Items from a data source
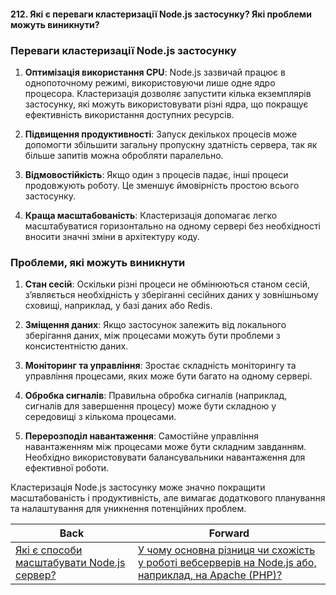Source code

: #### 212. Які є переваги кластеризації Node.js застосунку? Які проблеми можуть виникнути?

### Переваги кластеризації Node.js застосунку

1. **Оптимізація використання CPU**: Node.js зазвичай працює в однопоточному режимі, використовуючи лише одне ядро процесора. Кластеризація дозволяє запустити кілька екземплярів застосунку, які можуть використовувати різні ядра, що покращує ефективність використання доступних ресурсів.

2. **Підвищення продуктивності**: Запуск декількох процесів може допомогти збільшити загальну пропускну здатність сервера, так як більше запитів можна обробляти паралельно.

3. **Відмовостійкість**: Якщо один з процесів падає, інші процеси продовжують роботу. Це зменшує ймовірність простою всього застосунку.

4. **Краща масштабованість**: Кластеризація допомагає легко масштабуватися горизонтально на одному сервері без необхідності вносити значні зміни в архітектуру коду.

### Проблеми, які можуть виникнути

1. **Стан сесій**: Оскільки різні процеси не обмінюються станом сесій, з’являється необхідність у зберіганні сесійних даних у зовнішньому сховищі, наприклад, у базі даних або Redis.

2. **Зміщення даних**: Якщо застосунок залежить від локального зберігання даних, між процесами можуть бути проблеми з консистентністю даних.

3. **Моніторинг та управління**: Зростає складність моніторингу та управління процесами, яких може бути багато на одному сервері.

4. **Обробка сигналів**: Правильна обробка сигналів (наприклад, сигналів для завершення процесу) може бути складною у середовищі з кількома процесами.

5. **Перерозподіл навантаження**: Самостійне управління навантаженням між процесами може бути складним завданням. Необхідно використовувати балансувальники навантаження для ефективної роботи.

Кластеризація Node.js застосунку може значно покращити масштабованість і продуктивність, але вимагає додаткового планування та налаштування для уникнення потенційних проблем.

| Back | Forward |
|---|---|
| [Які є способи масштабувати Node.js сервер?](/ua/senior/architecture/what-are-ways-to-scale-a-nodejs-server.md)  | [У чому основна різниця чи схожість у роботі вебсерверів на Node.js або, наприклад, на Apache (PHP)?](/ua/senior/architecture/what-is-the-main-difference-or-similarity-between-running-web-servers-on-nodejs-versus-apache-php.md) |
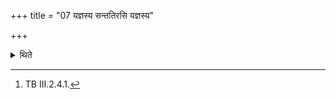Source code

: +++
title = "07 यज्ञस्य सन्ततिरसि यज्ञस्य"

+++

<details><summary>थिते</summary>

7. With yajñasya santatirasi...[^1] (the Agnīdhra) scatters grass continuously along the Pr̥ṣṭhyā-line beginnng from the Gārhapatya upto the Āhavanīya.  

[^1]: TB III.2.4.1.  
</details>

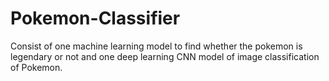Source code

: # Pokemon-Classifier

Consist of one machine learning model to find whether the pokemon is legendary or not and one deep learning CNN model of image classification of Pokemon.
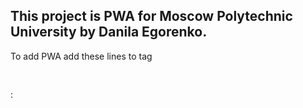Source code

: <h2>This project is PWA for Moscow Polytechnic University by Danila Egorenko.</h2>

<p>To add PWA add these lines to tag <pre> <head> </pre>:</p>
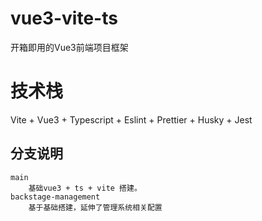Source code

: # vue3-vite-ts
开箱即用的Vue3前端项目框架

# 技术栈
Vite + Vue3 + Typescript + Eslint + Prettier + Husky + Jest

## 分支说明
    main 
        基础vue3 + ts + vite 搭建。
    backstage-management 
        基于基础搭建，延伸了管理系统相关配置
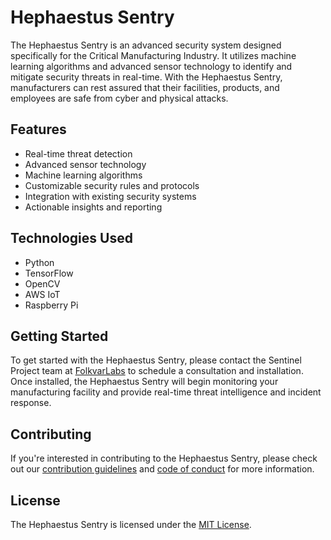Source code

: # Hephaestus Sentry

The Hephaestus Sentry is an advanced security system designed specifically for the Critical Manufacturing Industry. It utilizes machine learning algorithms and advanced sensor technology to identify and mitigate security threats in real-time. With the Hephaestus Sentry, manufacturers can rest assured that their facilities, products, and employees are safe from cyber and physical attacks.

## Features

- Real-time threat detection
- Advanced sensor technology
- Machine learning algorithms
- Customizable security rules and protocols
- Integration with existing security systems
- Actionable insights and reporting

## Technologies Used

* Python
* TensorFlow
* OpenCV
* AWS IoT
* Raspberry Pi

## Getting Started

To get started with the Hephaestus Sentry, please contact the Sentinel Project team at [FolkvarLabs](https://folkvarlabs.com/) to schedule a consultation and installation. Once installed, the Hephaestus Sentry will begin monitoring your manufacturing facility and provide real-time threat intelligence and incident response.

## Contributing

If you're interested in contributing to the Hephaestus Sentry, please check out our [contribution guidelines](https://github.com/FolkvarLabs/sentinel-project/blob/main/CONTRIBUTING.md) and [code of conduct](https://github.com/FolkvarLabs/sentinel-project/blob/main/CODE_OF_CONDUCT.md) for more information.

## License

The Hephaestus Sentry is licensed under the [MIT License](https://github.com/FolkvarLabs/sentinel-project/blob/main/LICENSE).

WORK TO BE COMPLETED:
The reply must consist of the records, repeated exactly, minus any images.

RESULT OF THIS TASK:
Source code

: #### 212. Які є переваги кластеризації Node.js застосунку? Які проблеми можуть виникнути?

### Переваги кластеризації Node.js застосунку

1. **Оптимізація використання CPU**: Node.js зазвичай працює в однопоточному режимі, використовуючи лише одне ядро процесора. Кластеризація дозволяє запустити кілька екземплярів застосунку, які можуть використовувати різні ядра, що покращує ефективність використання доступних ресурсів.

2. **Підвищення продуктивності**: Запуск декількох процесів може допомогти збільшити загальну пропускну здатність сервера, так як більше запитів можна обробляти паралельно.

3. **Відмовостійкість**: Якщо один з процесів падає, інші процеси продовжують роботу. Це зменшує ймовірність простою всього застосунку.

4. **Краща масштабованість**: Кластеризація допомагає легко масштабуватися горизонтально на одному сервері без необхідності вносити значні зміни в архітектуру коду.

### Проблеми, які можуть виникнути

1. **Стан сесій**: Оскільки різні процеси не обмінюються станом сесій, з’являється необхідність у зберіганні сесійних даних у зовнішньому сховищі, наприклад, у базі даних або Redis.

2. **Зміщення даних**: Якщо застосунок залежить від локального зберігання даних, між процесами можуть бути проблеми з консистентністю даних.

3. **Моніторинг та управління**: Зростає складність моніторингу та управління процесами, яких може бути багато на одному сервері.

4. **Обробка сигналів**: Правильна обробка сигналів (наприклад, сигналів для завершення процесу) може бути складною у середовищі з кількома процесами.

5. **Перерозподіл навантаження**: Самостійне управління навантаженням між процесами може бути складним завданням. Необхідно використовувати балансувальники навантаження для ефективної роботи.

Кластеризація Node.js застосунку може значно покращити масштабованість і продуктивність, але вимагає додаткового планування та налаштування для уникнення потенційних проблем.

| Back | Forward |
|---|---|
| [Які є способи масштабувати Node.js сервер?](/ua/senior/architecture/what-are-ways-to-scale-a-nodejs-server.md)  | [У чому основна різниця чи схожість у роботі вебсерверів на Node.js або, наприклад, на Apache (PHP)?](/ua/senior/architecture/what-is-the-main-difference-or-similarity-between-running-web-servers-on-nodejs-versus-apache-php.md) |
Source code

: +++
title = "07 यज्ञस्य सन्ततिरसि यज्ञस्य"

+++

<details><summary>थिते</summary>

7. With yajñasya santatirasi...[^1] (the Agnīdhra) scatters grass continuously along the Pr̥ṣṭhyā-line beginnng from the Gārhapatya upto the Āhavanīya.  

[^1]: TB III.2.4.1.  
</details>

Source code

: # Pokemon-Classifier

Consist of one machine learning model to find whether the pokemon is legendary or not and one deep learning CNN model of image classification of Pokemon.
Source code

: <h2>This project is PWA for Moscow Polytechnic University by Danila Egorenko.</h2>

<p>To add PWA add these lines to tag <pre> <head> </pre>:</p>
Source code

: # vue3-vite-ts
开箱即用的Vue3前端项目框架

# 技术栈
Vite + Vue3 + Typescript + Eslint + Prettier + Husky + Jest

## 分支说明
    main 
        基础vue3 + ts + vite 搭建。
    backstage-management 
        基于基础搭建，延伸了管理系统相关配置
Source code

: # Hephaestus Sentry

The Hephaestus Sentry is an advanced security system designed specifically for the Critical Manufacturing Industry. It utilizes machine learning algorithms and advanced sensor technology to identify and mitigate security threats in real-time. With the Hephaestus Sentry, manufacturers can rest assured that their facilities, products, and employees are safe from cyber and physical attacks.

## Features

- Real-time threat detection
- Advanced sensor technology
- Machine learning algorithms
- Customizable security rules and protocols
- Integration with existing security systems
- Actionable insights and reporting

## Technologies Used

* Python
* TensorFlow
* OpenCV
* AWS IoT
* Raspberry Pi

## Getting Started

To get started with the Hephaestus Sentry, please contact the Sentinel Project team at [FolkvarLabs](https://folkvarlabs.com/) to schedule a consultation and installation. Once installed, the Hephaestus Sentry will begin monitoring your manufacturing facility and provide real-time threat intelligence and incident response.

## Contributing

If you're interested in contributing to the Hephaestus Sentry, please check out our [contribution guidelines](https://github.com/FolkvarLabs/sentinel-project/blob/main/CONTRIBUTING.md) and [code of conduct](https://github.com/FolkvarLabs/sentinel-project/blob/main/CODE_OF_CONDUCT.md) for more information.

## License

The Hephaestus Sentry is licensed under the [MIT License](https://github.com/FolkvarLabs/sentinel-project/blob/main/LICENSE).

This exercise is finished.